[Twisted-Python] Twisted Development Procedures

Jean-Paul Calderone exarkun at divmod.com
Wed Sep 13 19:47:53 MDT 2006


It's been pointed out to me lately that, while the general procedures in
place for Twisted development are somewhat understood, specifics may be
lacking.  So, specifically, the development process Twisted has adopted
is this:

  Commits to trunk/ must be the result of the review process outlined
below.  The only exception to this is the Twisted.Quotes file.  There
are no other exceptions.

  Changes to Twisted must be accompanied by a ticket in the tracker.

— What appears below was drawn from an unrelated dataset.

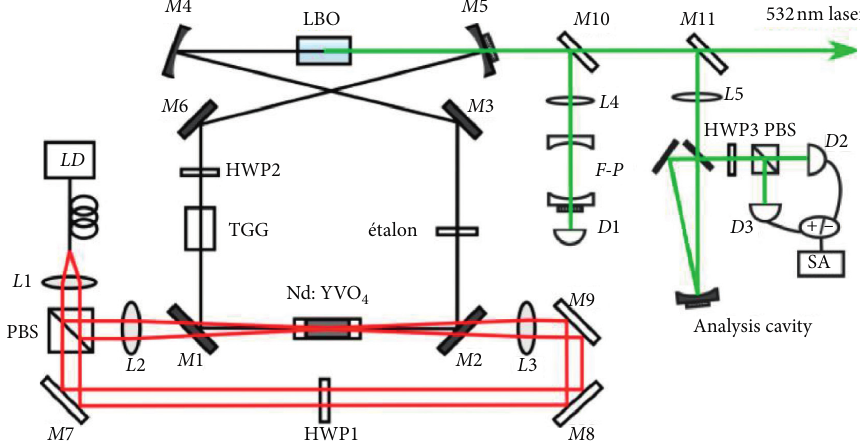
Figure 7: Schematic of the structure of a six-mirror ring cavity single-frequency green laser [45].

  Changes must be reviewed by a developer other than the author of the
changes.  If changes are paired on, a third party must review them.  If
changes constitute the work of several people who worked independently,
a non-author must review them.

  A reviewer can be anyone who is familiar with the Twisted codebase,
coding standard, and review requirements.  A reviewer need not
necessarily be familiar with the specific area of Twisted being changed,
but he or she should feel confident in his or her abilities to spot
problems in the change.

  A reviewer must reject a set of changes in any of the following
circumstances:

    The test suite fails on any of the supported* platforms as a result
of the changes.

    The changes alter the behavior of code in a way which is not tested.

    The changes add new behavior without adding test coverage for that
behavior.

    The changes modify public APIs which are undocumented (ie, a
function which has no docstring is modified, or a class which has no
docstring has methods added to it).

    The changes modify the behavior of a documented API without updating
the documentation.

    The changes violate the coding standard.

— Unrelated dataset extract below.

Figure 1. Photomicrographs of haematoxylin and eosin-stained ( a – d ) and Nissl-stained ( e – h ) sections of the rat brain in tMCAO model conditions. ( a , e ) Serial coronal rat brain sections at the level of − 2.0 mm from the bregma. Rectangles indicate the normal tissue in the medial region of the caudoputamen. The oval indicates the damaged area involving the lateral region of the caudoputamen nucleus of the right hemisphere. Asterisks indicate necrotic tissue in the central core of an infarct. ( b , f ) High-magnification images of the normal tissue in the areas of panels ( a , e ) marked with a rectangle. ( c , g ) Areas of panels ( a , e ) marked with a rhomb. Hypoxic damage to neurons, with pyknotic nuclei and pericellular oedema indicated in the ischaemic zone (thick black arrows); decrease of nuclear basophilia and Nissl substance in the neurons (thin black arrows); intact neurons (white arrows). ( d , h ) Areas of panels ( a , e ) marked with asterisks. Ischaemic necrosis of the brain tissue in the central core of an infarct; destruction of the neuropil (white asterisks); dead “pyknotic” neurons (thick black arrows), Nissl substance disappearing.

  A reviewer may reject a set of changes for other reasons, most of
which are hard to quantify.  Basically, use your best judgement, and
don't be afraid to point out problems which don't fit into the above
list.

  After a reviewer has given a change set the okay, the author (or
another developer, if the author is so inclined or lacks commit
privileges) may commit the change set to trunk.

  The trunk commit must include the name of the author or authors,
reviewer or reviews, and the tickets which are being resolved by the
changes being committed.  The suggested format for this is:

    Author: <names>
    Reviewer: <names>
    Fixes #<ticket number>

  Only the "Fixes" line actually *needs* to conform to this (since it is
automatically processed in order to update the ticket's state in the
tracker).  The commit message should also describe the change being made
in a modest amount of detail.  This should be detailed enough for
someone doing a release to formulate a changelog entry.

  If a change set somehow introduces a test suite regression or is
otherwise found to be undesirable, it is to be reverted.  Any developer
may revert a commit which introduces a test suite regression on a
supported platform.

  If a branch is used, it should be deleted a short time after after it
is merged into trunk (leaving enough time for the buildslaves to run to
completion is a good idea, in case a regression has been introduced and
the merge must be reverted).

Chris has put this onto the wiki:

    http://twistedmatrix.com/trac/wiki/ReviewProcess

Developers, please ask questions if any part of this remains unclear.